It's kind of strange to compare companies strictly based on their valuation. Saudi Aramco valuation today is higher than that of Apple but these are very different companies and I wouldn't claim that one is better than the other.
It's also strange to compare two economies that have vastly different economic strategies, especially by measuring one of the areas where they diverge most strongly.
Are we comparing, country, population, size of region?
We often compare USA with China, but when it comes to european countries, it has to be EU?
This is an honest question, I couldn't care less about either region or gain anything financially or care about emotional internet points. I am not rooting for anyone, though I think predominantly western centric super powers is a bad idea.
But why this line of thinking and comparison, isn't it apple to oranges? Its a genuine question, despite being downvoted for whatever reason.

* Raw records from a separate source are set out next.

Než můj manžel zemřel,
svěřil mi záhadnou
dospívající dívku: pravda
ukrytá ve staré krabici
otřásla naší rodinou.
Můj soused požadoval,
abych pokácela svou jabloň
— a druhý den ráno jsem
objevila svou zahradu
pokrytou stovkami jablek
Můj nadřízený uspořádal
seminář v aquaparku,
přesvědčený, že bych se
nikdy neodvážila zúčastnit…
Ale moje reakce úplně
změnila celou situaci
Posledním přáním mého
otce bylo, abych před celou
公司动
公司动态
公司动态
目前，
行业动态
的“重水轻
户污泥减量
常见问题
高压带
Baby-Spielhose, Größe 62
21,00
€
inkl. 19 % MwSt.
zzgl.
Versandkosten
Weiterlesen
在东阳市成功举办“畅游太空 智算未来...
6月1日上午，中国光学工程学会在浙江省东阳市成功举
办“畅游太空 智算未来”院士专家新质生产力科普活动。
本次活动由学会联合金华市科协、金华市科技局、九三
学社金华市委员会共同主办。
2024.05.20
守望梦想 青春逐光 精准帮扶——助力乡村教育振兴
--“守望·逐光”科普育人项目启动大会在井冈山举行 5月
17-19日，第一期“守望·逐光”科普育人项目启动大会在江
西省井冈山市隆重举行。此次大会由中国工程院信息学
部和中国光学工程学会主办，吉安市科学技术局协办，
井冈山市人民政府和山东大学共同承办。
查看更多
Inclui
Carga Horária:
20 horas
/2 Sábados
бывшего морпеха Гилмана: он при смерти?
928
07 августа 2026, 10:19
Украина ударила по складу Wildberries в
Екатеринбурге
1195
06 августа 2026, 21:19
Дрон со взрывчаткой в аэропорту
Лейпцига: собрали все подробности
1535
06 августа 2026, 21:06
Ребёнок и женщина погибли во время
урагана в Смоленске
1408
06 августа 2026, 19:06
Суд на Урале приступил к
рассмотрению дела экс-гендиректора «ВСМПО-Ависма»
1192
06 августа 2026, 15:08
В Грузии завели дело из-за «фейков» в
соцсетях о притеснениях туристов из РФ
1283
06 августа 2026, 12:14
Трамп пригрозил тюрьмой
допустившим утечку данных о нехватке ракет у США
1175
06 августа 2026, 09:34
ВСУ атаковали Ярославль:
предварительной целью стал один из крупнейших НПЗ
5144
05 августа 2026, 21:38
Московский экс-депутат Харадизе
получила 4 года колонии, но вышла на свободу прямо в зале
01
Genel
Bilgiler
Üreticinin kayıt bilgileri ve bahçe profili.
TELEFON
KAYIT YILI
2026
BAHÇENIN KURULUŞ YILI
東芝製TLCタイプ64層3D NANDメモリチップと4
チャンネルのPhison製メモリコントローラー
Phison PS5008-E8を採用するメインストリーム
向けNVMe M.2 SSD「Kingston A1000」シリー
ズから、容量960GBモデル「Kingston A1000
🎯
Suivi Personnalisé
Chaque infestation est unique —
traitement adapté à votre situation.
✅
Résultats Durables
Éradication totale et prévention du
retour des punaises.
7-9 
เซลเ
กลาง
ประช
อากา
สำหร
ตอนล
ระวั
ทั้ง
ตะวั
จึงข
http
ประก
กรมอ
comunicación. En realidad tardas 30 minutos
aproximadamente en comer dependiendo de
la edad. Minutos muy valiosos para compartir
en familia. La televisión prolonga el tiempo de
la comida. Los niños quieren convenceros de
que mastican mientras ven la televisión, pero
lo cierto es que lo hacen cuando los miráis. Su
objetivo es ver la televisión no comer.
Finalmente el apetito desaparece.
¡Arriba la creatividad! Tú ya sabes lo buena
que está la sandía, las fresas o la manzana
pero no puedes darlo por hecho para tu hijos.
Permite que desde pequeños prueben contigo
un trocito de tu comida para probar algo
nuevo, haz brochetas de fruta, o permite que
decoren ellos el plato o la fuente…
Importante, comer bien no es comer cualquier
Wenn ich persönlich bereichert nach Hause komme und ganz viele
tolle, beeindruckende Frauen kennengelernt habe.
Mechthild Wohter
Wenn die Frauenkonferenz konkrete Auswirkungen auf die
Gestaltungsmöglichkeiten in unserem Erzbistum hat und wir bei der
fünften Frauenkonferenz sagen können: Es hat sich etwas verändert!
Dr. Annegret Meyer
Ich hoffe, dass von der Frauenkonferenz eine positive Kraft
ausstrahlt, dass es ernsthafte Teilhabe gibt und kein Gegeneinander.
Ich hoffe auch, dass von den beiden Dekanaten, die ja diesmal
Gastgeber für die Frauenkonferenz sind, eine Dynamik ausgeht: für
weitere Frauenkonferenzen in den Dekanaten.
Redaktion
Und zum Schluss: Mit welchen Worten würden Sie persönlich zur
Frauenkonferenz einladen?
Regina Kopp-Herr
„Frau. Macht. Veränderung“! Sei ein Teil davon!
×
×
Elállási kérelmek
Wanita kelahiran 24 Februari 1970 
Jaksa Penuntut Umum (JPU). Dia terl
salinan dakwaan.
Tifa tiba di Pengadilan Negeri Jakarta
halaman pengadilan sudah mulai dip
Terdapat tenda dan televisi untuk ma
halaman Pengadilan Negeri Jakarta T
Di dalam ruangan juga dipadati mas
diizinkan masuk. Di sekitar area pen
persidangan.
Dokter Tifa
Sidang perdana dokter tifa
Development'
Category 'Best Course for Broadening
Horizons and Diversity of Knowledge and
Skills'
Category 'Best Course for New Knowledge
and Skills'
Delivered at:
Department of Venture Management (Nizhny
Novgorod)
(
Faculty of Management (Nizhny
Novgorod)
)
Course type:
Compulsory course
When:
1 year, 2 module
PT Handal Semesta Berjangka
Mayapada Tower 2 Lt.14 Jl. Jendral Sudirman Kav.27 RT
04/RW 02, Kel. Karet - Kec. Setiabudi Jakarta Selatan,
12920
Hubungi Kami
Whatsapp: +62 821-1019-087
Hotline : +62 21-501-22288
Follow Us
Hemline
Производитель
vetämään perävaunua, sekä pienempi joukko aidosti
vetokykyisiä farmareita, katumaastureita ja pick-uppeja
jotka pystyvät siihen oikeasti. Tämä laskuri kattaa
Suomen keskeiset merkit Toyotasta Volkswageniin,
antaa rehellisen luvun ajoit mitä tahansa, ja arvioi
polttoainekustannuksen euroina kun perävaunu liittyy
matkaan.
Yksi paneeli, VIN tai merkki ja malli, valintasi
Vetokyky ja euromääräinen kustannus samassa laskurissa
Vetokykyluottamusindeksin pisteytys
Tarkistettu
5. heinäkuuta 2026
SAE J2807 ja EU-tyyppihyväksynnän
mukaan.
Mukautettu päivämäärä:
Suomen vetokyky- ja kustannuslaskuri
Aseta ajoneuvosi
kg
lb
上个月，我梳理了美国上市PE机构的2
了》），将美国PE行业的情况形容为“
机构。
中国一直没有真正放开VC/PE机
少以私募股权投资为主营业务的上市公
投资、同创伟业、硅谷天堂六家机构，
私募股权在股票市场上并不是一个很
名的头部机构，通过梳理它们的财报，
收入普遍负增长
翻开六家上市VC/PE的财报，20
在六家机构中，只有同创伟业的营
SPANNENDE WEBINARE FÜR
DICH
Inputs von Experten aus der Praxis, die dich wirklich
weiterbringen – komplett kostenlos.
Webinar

I feel it would be apples and oranges to compare (sub-)continent spanning multi-ethnic countries like the USA or China with individual EU countries. The point of the EU is to form one economical union. Sure there's still deficits in unification on other fronts, but economically the EU is pretty much one uniform bloc of comparable size.
There are so many other trading blocs out there, why not compare them? Eu itself has some of the largest economies of the world. It does seem almost unfair.
China's large size and huge population not necessarily an automatic recipe for success. As a matter of fact, other than USA, almost of all large countries with huge population are generally economic and quality of life failures.
On the top of my minds I can think of, Russia, India, Brazil, Pakistan, Mexico all doing pretty shitty job, relatively speaking.
I don’t think so. The EU is, as you say, an economic union and is considered the largest economy in the world (last time I checked, which has been awhile tbh.)
It wouldn’t make sense to compare individual European nations to China.